Canute and the river
Click here for a fascinating explanation and video by Paul Gaskell and the Wild Trout Trust on the real impact of dredging.
Paul used an Emriver kit (fluvial geomorphology in a box!) to replicate the impact of dredging a stable stream. As Paul’s film so clearly shows, dredging drastically de-stabilises a river not only at the dredged site, but a long way up and downstream of the site too.
I’ve been on an anti-dredging rant lately, ever since the government announced a plan to relax by-laws that protect small rivers from zealous farmers with diggers. A river is a dynamic entity, not a long bucket. It is dynamic because it flows, taking with that flow silt and sand and gravel which forms the shape of the channel. But it is also stable because there is a balance between the volume and speed of the water and the natural size of the channel.
So, as Paul’s film shows, when material is removed to make a section of river deeper and wider, that transformation creates a demand for material (to re-set the balance) which is pulled from upstream, and continues to be pulled until the river re-stabilises itself. At the same time, while the dredged section is re-forming, re-balancing its deficit if you like, the natural flow of material downstream is cut off: forcing the river to pull material from the river banks. The up and downstream erosion continues until the river has repaired the damage caused by the dredging.
High energy rivers can repair themselves quite quickly, but will cause unpredictable damage in the process.

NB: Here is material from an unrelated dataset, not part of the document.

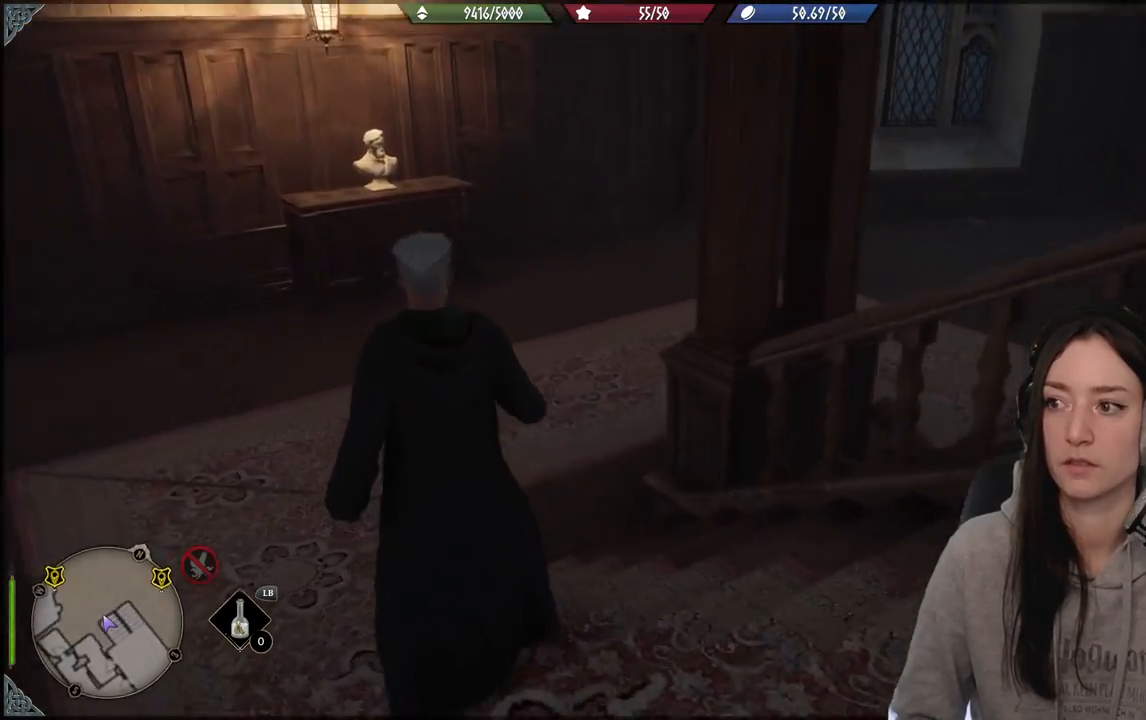
{"buttons": [], "left_stick": "up-left", "right_stick": "right", "events": []}
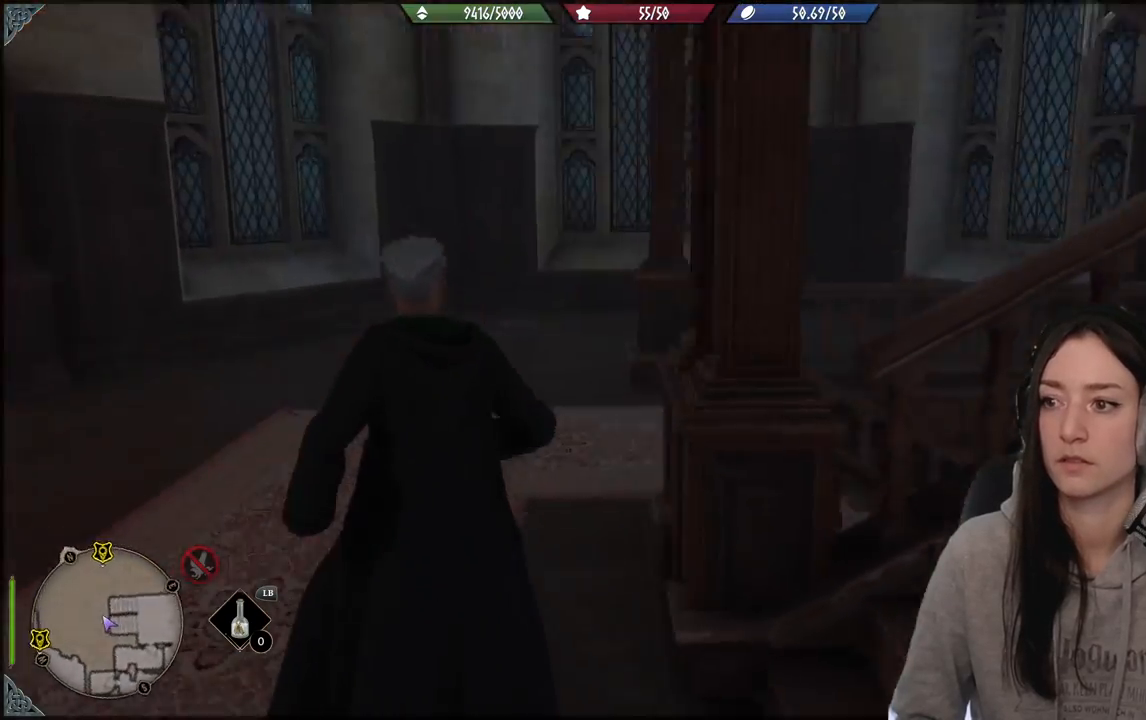
{"buttons": [], "left_stick": "up", "right_stick": "down-right", "events": [[67, "left_stick", "up"], [67, "right_stick", "down-right"]]}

Chalk-streams cannot. They are such low energy rivers, formed originally by forces that will never re-occur this side of an ice age, that the damage caused by dredging can be fatal to the habitat of the river. The more drastically dredged chalk streams in East Anglia for example, which we are trying to restore through the Norfolk Rivers Trust, are permanently unstable. The rivers have only sand and silt to work with nowadays as they try, year after year, to recreate the stable state they once had. And then, on a routine basis, this material is removed (sometimes in the name of weed control, although the weeds only need controlling because the river is filling with silt) and the process begins again.